Déchéance en échéances

 

 

 

Sentiment purement subjectif : la vie politique française n’est sauvée de la léthargie que par la perspective brûlante de la prochaine élection présidentielle. La cité n’évite désormais plus l’apathie qu’à la faveur de ce point de mire qui organise les discours, concentre les attentions et attise les stratégies. Si bien que les véritables enjeux sont sacrifiés au profit de la lutte surfaite et de surface pour la conquête du pouvoir.

Impression personnelle : la vie politique française s’américanise – et ainsi s’achemine vers sa mort. Plusieurs années en amont de l’échéance électorale, toute l’attention tend à se focaliser sur les prétentieux prétendants, sur leurs petites formules mesquines et leurs coups-bas. Et les partis, colosses sous anesthésie, titans tétanisés, s’éclipsent derrière les rivalités de personnes. A peine le pouvoir est-il en place qu’il faut déjà penser à le remplacer. Vite! Vite! Le changement doit être de plus en plus rapide afin que rien ne puisse se modifier.

 

Mais les élections s’annoncent. Et les partis (brusquement revenus) présenteront leur programme. Comme si le monde n’était pas déjà suffisamment programmé, étroitement planifié, absurdement rationalisé. Mais l’ordre doit régner et il faut faire face à la " complexité du réel ". Seuls les exaspérants experts des flux planétaires sont, paraît-il, à même de proposer des solutions concrètes pour améliorer " la vie quotidienne des milliers d’hommes et de femmes qui font la force et l’honneur de notre pays ".
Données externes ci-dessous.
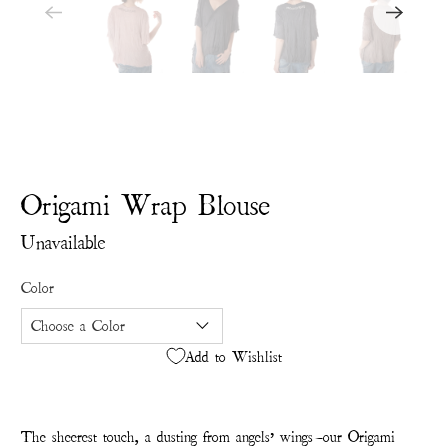
Origami Wrap Blouse
Unavailable
Color
Add to Wishlist
The sheerest touch, a dusting from angels’ wings—our Origami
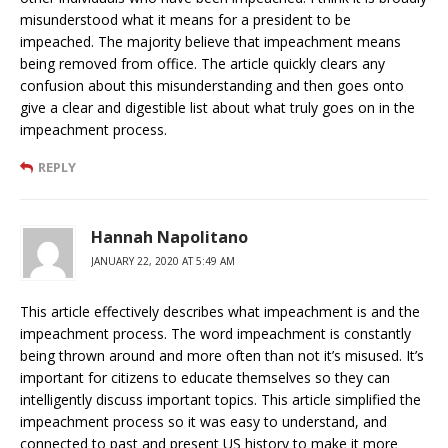
misunderstood what it means for a president to be
impeached. The majority believe that impeachment means
being removed from office. The article quickly clears any
confusion about this misunderstanding and then goes onto
give a clear and digestible list about what truly goes on in the
impeachment process.
REPLY
Hannah Napolitano
JANUARY 22, 2020 AT 5:49 AM
This article effectively describes what impeachment is and the
impeachment process. The word impeachment is constantly
being thrown around and more often than not it’s misused. It’s
important for citizens to educate themselves so they can
intelligently discuss important topics. This article simplified the
impeachment process so it was easy to understand, and
connected to past and present US history to make it more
Qui se laissera encore prendre aux discours frelatés de ces bonimenteurs professionnels ? Elaborés dans d’avides agences de marketing, leurs prétendus programmes n’ont d’autre but que de séduire le plus grand nombre afin de satisfaire une insatiable soif de pouvoir et de domination. Pauvres quémandeurs de commandements, les hommes (mais méritent-ils encore ce titre ?) politiques agitent leurs ombres molles sur le rideau de fumée médiatique. Qu’ils ne comptent donc plus nous faire avaler la pilule ! Car ce n’est pas nous qui sommes affectés de problèmes d’élections…

 

Fin du spectacle. Leur sinistre cynisme ne nous fait plus rire. Nous sommes trop simples et trop enfantins pour supporter une minute de plus leur gravité si superficielle, leur solennité de rhinocéros empaillés. Fuyons par tous les moyens leur mortifère esprit de sérieux qui participe à la dévitalisation accélérée du réel. Eux qui se targuent de responsabilité sont gangrénés de l’intérieur, pourris comme on dit – signe, à l’évidence, d’une maturation pathologique et déliquescente.
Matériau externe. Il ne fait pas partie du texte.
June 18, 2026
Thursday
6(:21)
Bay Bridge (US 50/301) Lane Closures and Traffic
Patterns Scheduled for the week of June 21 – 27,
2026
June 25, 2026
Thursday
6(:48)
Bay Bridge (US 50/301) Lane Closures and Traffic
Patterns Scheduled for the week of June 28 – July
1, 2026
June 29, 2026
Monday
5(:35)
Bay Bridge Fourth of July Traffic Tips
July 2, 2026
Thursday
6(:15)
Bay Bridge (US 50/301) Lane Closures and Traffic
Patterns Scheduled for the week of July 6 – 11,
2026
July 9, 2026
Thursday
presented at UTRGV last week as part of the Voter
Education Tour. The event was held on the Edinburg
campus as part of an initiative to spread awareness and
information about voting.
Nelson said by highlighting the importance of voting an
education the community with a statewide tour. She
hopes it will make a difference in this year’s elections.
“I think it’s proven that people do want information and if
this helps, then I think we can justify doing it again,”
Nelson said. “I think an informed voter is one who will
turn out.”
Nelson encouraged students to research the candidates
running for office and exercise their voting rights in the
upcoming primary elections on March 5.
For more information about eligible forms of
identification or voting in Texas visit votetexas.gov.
Alors que la véritable maturité réside, nous le savons , dans la coïncidence avec la pureté de son enfance. Avec l’indignation irrépressible devant toute forme d’injustice. Contre leurs obscurs programmes cybernétiques qui trahissent une volonté morbide d’étouffer la vitalité radicale et exubérante de l’existence, nous défendons l’intuition de vérités cristallines : un Etat qui accepte de vendre des Nike sur son territoire ne peut se réclamer des droits de l’homme – et de l’enfant ; un pays qui fait encore travailler des êtres humains à la chaîne ne peut prétendre avoir aboli l’esclavage ; une nation qui commémore la fin de la barbarie nazie à l’unisson du " plus jamais ça ", sans s'indigner au quotidien devant l'expression "ressources humaines", une telle nation signale sa navrante inconséquence.

Inhumer l’inhumanité : voilà la tâche essentielle de toute véritable politique qui se situera résolument par-delà rien et mal. Et c’est aussi à chacun d’entre nous (et l’auteur de ce texte se sent le premier concerné) d’agir quotidiennement pour détourner le monde de sa propension à l’immonde. Alors, et alors seulement, nous nous donnerons les moyens d’embrasser et d’embraser de " nouvelles galaxies de joies " (Nietzsche).